Walmart has launched a pair of “immersive experiences” in online gaming platform Roblox. The retailer is presenting the launch as an ambitious move into the metaverse, but the “experiences” — two online worlds dubbed Walmart Land and Walmart’s Universe of Play — are really just ways to advertise toys to children. Roblox may seem trivial, but it has more than 50 million daily active users, two-thirds of which are under the age of 16. That means it’s probably Walmart experimenting with virtual worlds to try and hook this market.
Walmart Land and Universe of Play are virtual lobbies. Inside are a variety of minigames and experiences, including a Ferris wheel, “interactive piano walkway,” and DJ booth, most of which serve to funnel players towards certain brands. So, for example, a virtual dressing room lets you spend coins collected in Walmart Land to deck out your avatar with Skullcandy headphones or a Fitbit fitness tracker. In Universe of Play you can race Razor scooters round a track or hang out with PAW Patrol characters. It’s all incredibly basic in terms of graphics and gameplay mechanics, but that’s par for the course for Roblox.
We’ve been here before of course, as with most “metaverse” hype. When virtual world Second Life was in its heyday, all sorts of companies launched experiences and shops inside the game, from Dell to Disney, to MTV and Mazda. Advertising budgets have to be spent somewhere, and the “metaverse” rebrand presumably gives a shallow futurist sheen to what is now a decades-old marketing strategy (Second Life launched back in 2003).
Is it worth Walmart’s time? At this point, who knows. Checking the statistics for Walmart Land’s achievements, it seems that a decent amount of users have at least logged in, with 200,000 “Welcome to Walmart Land” badges awarded for entering the game for the first time. But other achievements, like getting a free “loot box” from a circling blimp, have only been won by a few thousand players. And when The Verge logged in to the game this morning, we were one of only a handful of avatars enjoying the rather depressing sights and sounds of Walmart Land.
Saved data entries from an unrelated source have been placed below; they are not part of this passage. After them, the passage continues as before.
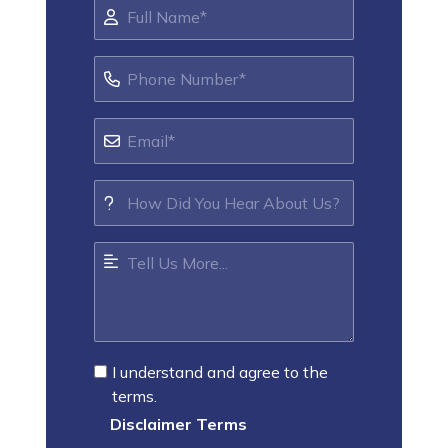
I understand and agree to the
terms.
Disclaimer Terms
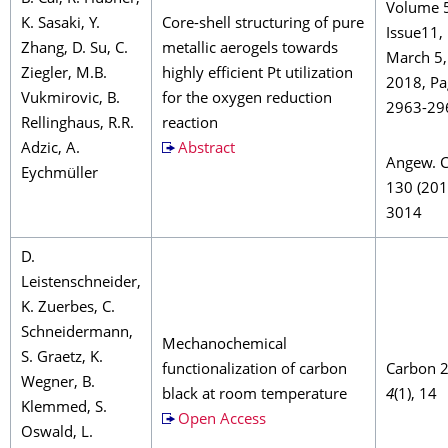
Volume 
K. Sasaki, Y.
Core-shell structuring of pure
Issue11,
Zhang, D. Su, C.
metallic aerogels towards
March 5,
Ziegler, M.B.
highly efficient Pt utilization
2018, Pa
Vukmirovic, B.
for the oxygen reduction
2963-29
Rellinghaus, R.R.
reaction
Adzic, A.
Abstract
Angew. 
Eychmüller
130 (201
3014
D.
Leistenschneider,
K. Zuerbes, C.
Schneidermann,
Mechanochemical
S. Graetz, K.
functionalization of carbon
Carbon 
Wegner, B.
black at room temperature
4
(1), 14
Klemmed, S.
Open Access
Oswald, L.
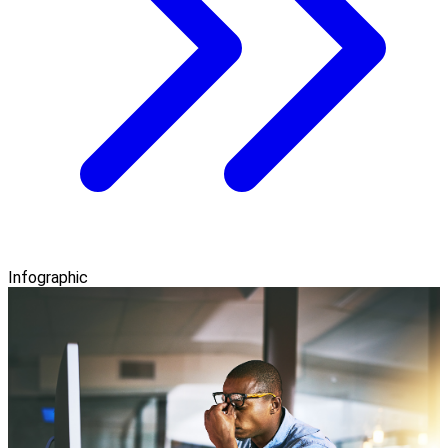
Infographic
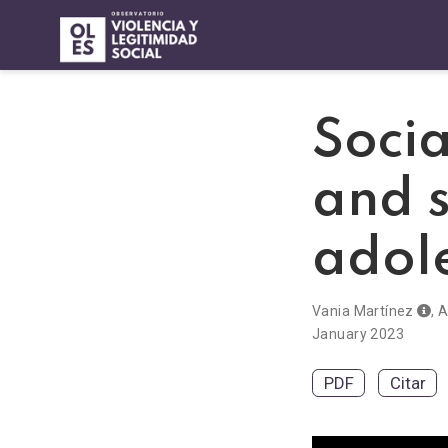
Socia
and 
adol
Vania Martínez
,
A
January 2023
PDF
Citar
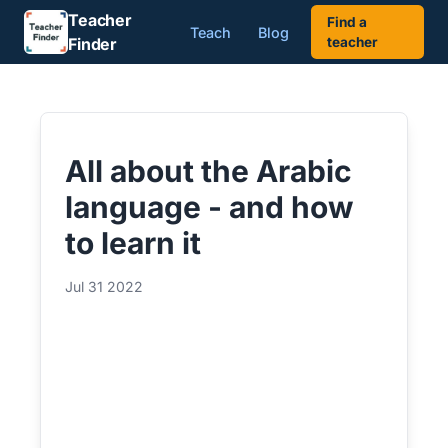
Teacher
Find a
Teach
Blog
Finder
teacher
All about the Arabic
language - and how
to learn it
Jul 31 2022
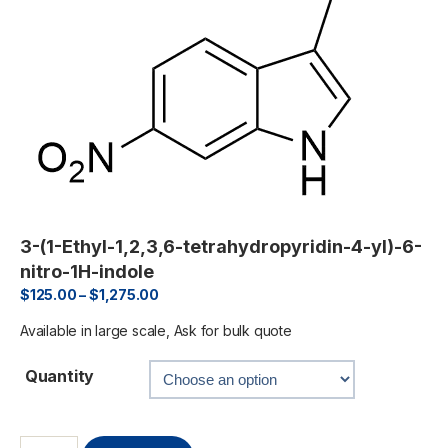
3-(1-Ethyl-1,2,3,6-tetrahydropyridin-4-yl)-6-
nitro-1H-indole
$
125.00
–
$
1,275.00
Available in large scale, Ask for bulk quote
Quantity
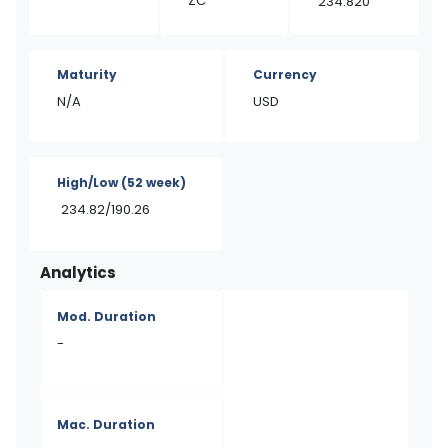
ZC
234.820
Maturity
Currency
N/A
USD
High/Low
(52 week)
234.82/190.26
Analytics
Mod. Duration
-
Mac. Duration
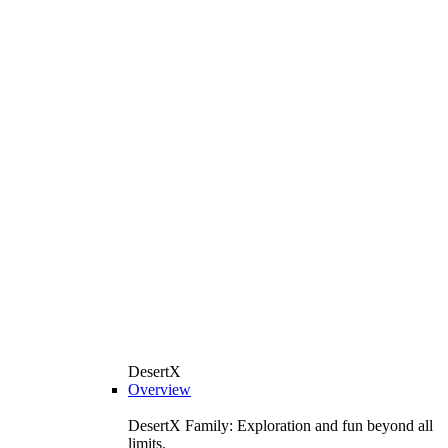
DesertX
Overview
DesertX Family: Exploration and fun beyond all
limits.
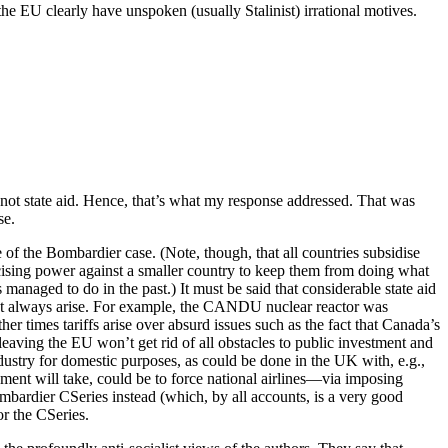
he EU clearly have unspoken (usually Stalinist) irrational motives.
 not state aid. Hence, that’s what my response addressed. That was
se.
e of the Bombardier case. (Note, though, that all countries subsidise
ercising power against a smaller country to keep them from doing what
anaged to do in the past.) It must be said that considerable state aid
ot always arise. For example, the CANDU nuclear reactor was
her times tariffs arise over absurd issues such as the fact that Canada’s
aving the EU won’t get rid of all obstacles to public investment and
 industry for domestic purposes, as could be done in the UK with, e.g.,
nment will take, could be to force national airlines—via imposing
mbardier CSeries instead (which, by all accounts, is a very good
or the CSeries.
Meanwhile, Walmart’s chief marketing officer, William White, has been talking up the virtual worlds in interviews as a way to connect with Gen Z. “How are we driving relevance in cultural conversation? How are we developing community and engagement? How are we moving the needle from a brand favorability [standpoint] with younger audiences?” White told CNBC. “That’s what we’re trying to accomplish here.”